What is needed:
Lines that contain the string "theme" are the ones to list; copy all of them from the records.

** Opening Supplied records block **

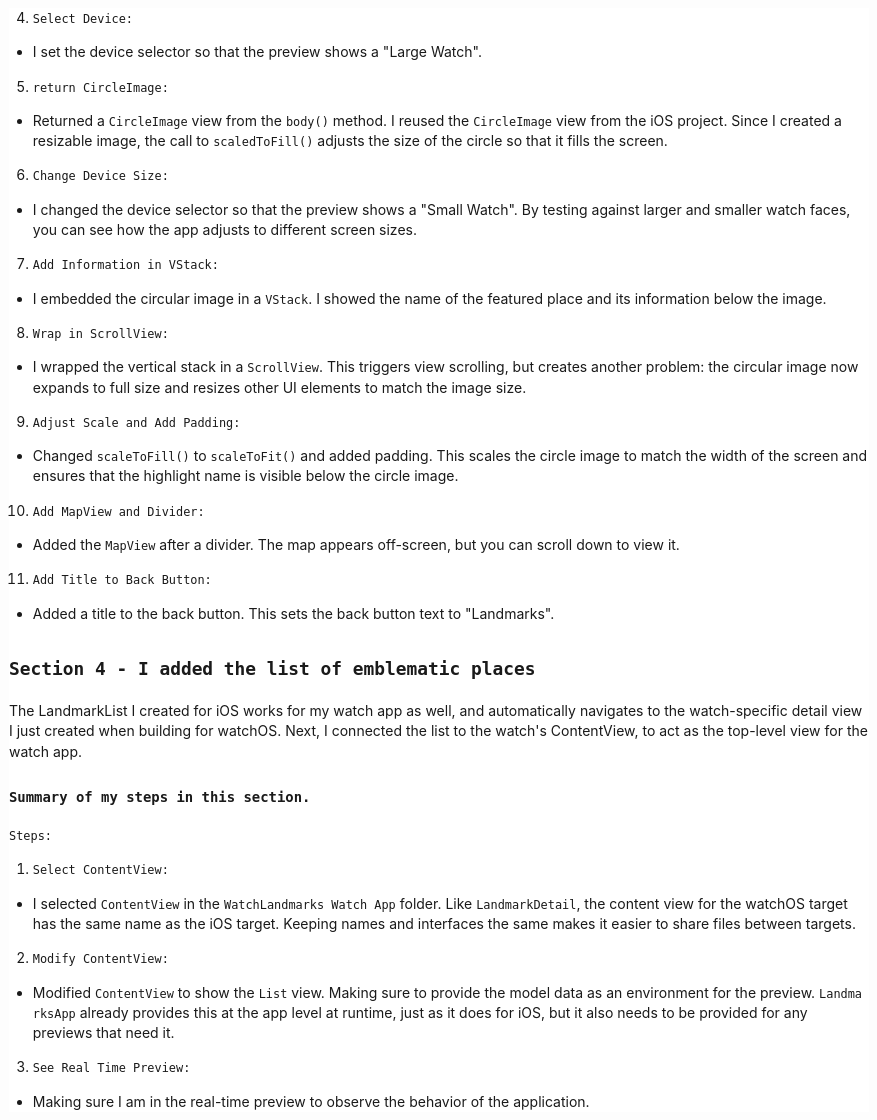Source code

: 4. `Select Device:`
- I set the device selector so that the preview shows a "Large Watch".

5. `return CircleImage:`
- Returned a `CircleImage` view from the `body()` method. I reused the `CircleImage` view from the iOS project. Since I created a resizable image, the call to `scaledToFill()` adjusts the size of the circle so that it fills the screen.

6. `Change Device Size:`
- I changed the device selector so that the preview shows a "Small Watch". By testing against larger and smaller watch faces, you can see how the app adjusts to different screen sizes.

7. `Add Information in VStack:`
- I embedded the circular image in a `VStack`. I showed the name of the featured place and its information below the image.

8. `Wrap in ScrollView:`
- I wrapped the vertical stack in a `ScrollView`. This triggers view scrolling, but creates another problem: the circular image now expands to full size and resizes other UI elements to match the image size.

9. `Adjust Scale and Add Padding:`
- Changed `scaleToFill()` to `scaleToFit()` and added padding. This scales the circle image to match the width of the screen and ensures that the highlight name is visible below the circle image.

10. `Add MapView and Divider:`
- Added the `MapView` after a divider. The map appears off-screen, but you can scroll down to view it.

11. `Add Title to Back Button:`
- Added a title to the back button. This sets the back button text to "Landmarks".


## `Section 4 - I added the list of emblematic places`

The LandmarkList I created for iOS works for my watch app as well, and automatically navigates to the watch-specific detail view I just created when building for watchOS. Next, I connected the list to the watch's ContentView, to act as the top-level view for the watch app.

### `Summary of my steps in this section.`

`Steps:`

1. `Select ContentView:`
- I selected `ContentView` in the `WatchLandmarks Watch App` folder. Like `LandmarkDetail`, the content view for the watchOS target has the same name as the iOS target. Keeping names and interfaces the same makes it easier to share files between targets.

2. `Modify ContentView:`
- Modified `ContentView` to show the `List` view. Making sure to provide the model data as an environment for the preview. `LandmarksApp` already provides this at the app level at runtime, just as it does for iOS, but it also needs to be provided for any previews that need it.

3. `See Real Time Preview:`
- Making sure I am in the real-time preview to observe the behavior of the application.

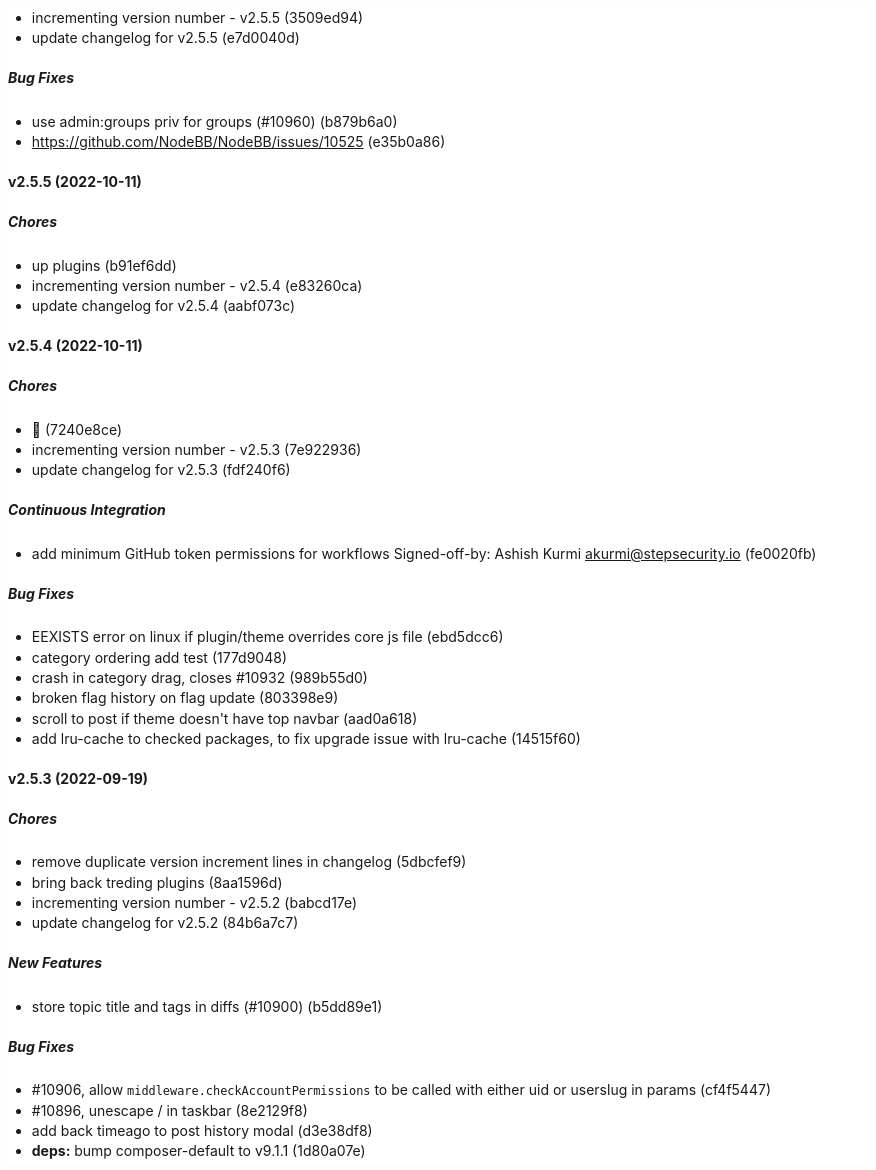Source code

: - incrementing version number - v2.5.5 (3509ed94)
- update changelog for v2.5.5 (e7d0040d)

##### Bug Fixes

- use admin:groups priv for groups (#10960) (b879b6a0)
- https://github.com/NodeBB/NodeBB/issues/10525 (e35b0a86)

#### v2.5.5 (2022-10-11)

##### Chores

- up plugins (b91ef6dd)
- incrementing version number - v2.5.4 (e83260ca)
- update changelog for v2.5.4 (aabf073c)

#### v2.5.4 (2022-10-11)

##### Chores

- 🤔 (7240e8ce)
- incrementing version number - v2.5.3 (7e922936)
- update changelog for v2.5.3 (fdf240f6)

##### Continuous Integration

- add minimum GitHub token permissions for workflows Signed-off-by: Ashish Kurmi <akurmi@stepsecurity.io> (fe0020fb)

##### Bug Fixes

- EEXISTS error on linux if plugin/theme overrides core js file (ebd5dcc6)
- category ordering add test (177d9048)
- crash in category drag, closes #10932 (989b55d0)
- broken flag history on flag update (803398e9)
- scroll to post if theme doesn't have top navbar (aad0a618)
- add lru-cache to checked packages, to fix upgrade issue with lru-cache (14515f60)

#### v2.5.3 (2022-09-19)

##### Chores

- remove duplicate version increment lines in changelog (5dbcfef9)
- bring back treding plugins (8aa1596d)
- incrementing version number - v2.5.2 (babcd17e)
- update changelog for v2.5.2 (84b6a7c7)

##### New Features

- store topic title and tags in diffs (#10900) (b5dd89e1)

##### Bug Fixes

- #10906, allow `middleware.checkAccountPermissions` to be called with either uid or userslug in params (cf4f5447)
- #10896, unescape / in taskbar (8e2129f8)
- add back timeago to post history modal (d3e38df8)
- **deps:** bump composer-default to v9.1.1 (1d80a07e)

** Closing Supplied records block **

Response box:
- EEXISTS error on linux if plugin/theme overrides core js file (ebd5dcc6)
- scroll to post if theme doesn't have top navbar (aad0a618)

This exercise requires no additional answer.